(Objective) Reproduce the records below without any changes, from the line with "Document page, 1500x1125 pixels." up to and including the line with "list How much", and output nothing else.

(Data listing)
## START
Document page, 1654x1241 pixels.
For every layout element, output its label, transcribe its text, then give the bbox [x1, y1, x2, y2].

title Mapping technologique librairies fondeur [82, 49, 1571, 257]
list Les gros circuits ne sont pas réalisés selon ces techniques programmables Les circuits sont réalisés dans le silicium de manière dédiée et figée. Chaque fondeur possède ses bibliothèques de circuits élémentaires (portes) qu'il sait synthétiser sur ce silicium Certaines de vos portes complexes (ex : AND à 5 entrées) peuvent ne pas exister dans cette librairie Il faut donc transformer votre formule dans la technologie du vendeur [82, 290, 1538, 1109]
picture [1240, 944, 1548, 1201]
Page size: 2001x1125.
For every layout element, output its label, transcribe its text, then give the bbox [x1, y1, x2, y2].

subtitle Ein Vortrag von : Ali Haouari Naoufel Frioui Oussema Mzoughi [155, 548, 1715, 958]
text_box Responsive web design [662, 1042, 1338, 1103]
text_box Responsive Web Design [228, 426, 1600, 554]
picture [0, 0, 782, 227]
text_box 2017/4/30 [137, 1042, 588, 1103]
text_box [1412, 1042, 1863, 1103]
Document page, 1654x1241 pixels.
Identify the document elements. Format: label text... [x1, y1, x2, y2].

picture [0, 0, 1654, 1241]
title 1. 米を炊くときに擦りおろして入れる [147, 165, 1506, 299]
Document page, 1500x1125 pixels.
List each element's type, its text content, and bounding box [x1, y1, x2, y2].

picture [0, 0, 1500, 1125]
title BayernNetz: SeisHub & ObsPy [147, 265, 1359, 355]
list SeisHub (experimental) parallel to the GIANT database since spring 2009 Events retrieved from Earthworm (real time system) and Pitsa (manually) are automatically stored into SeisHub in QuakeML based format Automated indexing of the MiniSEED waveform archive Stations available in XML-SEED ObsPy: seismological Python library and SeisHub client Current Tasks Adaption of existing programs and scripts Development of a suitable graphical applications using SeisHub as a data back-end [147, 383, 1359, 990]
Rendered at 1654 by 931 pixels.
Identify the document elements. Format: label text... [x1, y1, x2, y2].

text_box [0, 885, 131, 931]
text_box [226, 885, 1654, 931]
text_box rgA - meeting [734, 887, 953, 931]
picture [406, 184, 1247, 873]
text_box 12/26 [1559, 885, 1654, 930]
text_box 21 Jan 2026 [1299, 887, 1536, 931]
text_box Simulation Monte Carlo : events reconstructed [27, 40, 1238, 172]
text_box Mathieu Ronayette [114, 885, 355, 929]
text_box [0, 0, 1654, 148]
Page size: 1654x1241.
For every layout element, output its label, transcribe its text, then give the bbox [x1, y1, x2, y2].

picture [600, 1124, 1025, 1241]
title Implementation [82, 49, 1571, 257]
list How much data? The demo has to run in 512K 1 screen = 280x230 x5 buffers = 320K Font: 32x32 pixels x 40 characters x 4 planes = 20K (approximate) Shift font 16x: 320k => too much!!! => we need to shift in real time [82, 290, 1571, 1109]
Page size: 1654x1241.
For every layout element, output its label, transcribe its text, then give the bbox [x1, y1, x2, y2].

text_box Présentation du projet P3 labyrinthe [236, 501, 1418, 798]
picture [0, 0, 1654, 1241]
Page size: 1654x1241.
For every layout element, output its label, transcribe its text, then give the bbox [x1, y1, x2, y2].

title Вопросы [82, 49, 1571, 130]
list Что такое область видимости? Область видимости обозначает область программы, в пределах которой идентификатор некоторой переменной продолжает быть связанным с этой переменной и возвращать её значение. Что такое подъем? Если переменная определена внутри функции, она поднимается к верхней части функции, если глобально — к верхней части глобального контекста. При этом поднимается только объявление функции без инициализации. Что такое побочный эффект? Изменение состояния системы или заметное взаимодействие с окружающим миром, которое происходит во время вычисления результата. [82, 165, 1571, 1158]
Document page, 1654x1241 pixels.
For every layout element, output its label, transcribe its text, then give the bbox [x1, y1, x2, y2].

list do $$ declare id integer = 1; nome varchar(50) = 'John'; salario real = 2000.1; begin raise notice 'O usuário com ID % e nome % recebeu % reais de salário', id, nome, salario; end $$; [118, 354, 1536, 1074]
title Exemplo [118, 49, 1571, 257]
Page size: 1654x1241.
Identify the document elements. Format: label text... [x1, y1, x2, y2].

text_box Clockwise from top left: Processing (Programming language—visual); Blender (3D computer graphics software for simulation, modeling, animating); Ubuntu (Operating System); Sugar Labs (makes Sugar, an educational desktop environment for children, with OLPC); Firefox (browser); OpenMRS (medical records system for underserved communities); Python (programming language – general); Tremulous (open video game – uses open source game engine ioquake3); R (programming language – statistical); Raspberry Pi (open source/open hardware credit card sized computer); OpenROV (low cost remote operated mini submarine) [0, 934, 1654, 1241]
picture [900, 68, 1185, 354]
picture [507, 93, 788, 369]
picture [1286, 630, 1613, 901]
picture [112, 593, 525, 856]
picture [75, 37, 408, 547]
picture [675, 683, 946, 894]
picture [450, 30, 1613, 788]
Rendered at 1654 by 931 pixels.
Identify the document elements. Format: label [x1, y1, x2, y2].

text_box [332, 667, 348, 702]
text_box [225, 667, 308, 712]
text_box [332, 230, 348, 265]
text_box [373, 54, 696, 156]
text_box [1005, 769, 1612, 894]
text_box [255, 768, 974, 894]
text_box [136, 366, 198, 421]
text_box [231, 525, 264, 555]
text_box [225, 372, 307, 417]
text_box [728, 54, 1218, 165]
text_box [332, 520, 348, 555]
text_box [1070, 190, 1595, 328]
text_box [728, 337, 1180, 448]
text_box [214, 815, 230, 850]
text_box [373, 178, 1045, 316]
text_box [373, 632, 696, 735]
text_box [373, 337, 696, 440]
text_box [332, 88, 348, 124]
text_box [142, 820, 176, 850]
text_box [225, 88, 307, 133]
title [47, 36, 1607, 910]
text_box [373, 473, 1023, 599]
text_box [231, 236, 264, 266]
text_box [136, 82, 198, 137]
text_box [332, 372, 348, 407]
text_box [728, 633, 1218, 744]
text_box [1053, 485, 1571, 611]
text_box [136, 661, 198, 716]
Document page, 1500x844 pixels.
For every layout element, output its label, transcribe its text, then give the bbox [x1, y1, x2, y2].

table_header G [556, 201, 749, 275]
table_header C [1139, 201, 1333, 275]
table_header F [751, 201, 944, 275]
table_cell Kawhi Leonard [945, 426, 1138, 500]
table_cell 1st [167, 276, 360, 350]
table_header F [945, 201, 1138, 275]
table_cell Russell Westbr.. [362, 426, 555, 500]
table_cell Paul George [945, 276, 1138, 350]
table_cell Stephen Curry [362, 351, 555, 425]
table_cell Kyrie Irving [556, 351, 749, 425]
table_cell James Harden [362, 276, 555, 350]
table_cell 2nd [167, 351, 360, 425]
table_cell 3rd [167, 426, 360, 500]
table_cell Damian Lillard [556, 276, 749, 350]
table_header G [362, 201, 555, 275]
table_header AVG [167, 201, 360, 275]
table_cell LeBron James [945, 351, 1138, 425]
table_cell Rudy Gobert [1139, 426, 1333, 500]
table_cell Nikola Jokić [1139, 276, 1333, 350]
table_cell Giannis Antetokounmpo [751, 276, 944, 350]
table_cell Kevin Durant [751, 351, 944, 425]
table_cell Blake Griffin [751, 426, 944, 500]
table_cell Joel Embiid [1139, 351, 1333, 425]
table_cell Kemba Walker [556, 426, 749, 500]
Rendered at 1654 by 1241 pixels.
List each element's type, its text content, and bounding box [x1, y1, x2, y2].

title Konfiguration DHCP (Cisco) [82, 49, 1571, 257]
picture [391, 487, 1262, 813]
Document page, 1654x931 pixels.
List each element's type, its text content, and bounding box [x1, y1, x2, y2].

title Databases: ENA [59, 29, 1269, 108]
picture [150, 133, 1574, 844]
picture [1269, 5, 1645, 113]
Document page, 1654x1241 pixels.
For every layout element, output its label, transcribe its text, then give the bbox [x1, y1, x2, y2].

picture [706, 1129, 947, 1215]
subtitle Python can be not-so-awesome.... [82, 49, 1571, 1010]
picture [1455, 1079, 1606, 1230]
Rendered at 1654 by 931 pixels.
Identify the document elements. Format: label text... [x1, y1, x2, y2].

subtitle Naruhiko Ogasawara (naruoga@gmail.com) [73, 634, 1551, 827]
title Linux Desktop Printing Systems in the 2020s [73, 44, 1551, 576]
## END
(The answer)
Document page, 1500x1125 pixels.
List each element's type, its text content, and bounding box [x1, y1, x2, y2].

picture [0, 0, 1500, 1125]
title BayernNetz: SeisHub & ObsPy [147, 265, 1359, 355]
list SeisHub (experimental) parallel to the GIANT database since spring 2009 Events retrieved from Earthworm (real time system) and Pitsa (manually) are automatically stored into SeisHub in QuakeML based format Automated indexing of the MiniSEED waveform archive Stations available in XML-SEED ObsPy: seismological Python library and SeisHub client Current Tasks Adaption of existing programs and scripts Development of a suitable graphical applications using SeisHub as a data back-end [147, 383, 1359, 990]
Rendered at 1654 by 931 pixels.
Identify the document elements. Format: label text... [x1, y1, x2, y2].

text_box [0, 885, 131, 931]
text_box [226, 885, 1654, 931]
text_box rgA - meeting [734, 887, 953, 931]
picture [406, 184, 1247, 873]
text_box 12/26 [1559, 885, 1654, 930]
text_box 21 Jan 2026 [1299, 887, 1536, 931]
text_box Simulation Monte Carlo : events reconstructed [27, 40, 1238, 172]
text_box Mathieu Ronayette [114, 885, 355, 929]
text_box [0, 0, 1654, 148]
Page size: 1654x1241.
For every layout element, output its label, transcribe its text, then give the bbox [x1, y1, x2, y2].

picture [600, 1124, 1025, 1241]
title Implementation [82, 49, 1571, 257]
list How much data? The demo has to run in 512K 1 screen = 280x230 x5 buffers = 320K Font: 32x32 pixels x 40 characters x 4 planes = 20K (approximate) Shift font 16x: 320k => too much!!! => we need to shift in real time [82, 290, 1571, 1109]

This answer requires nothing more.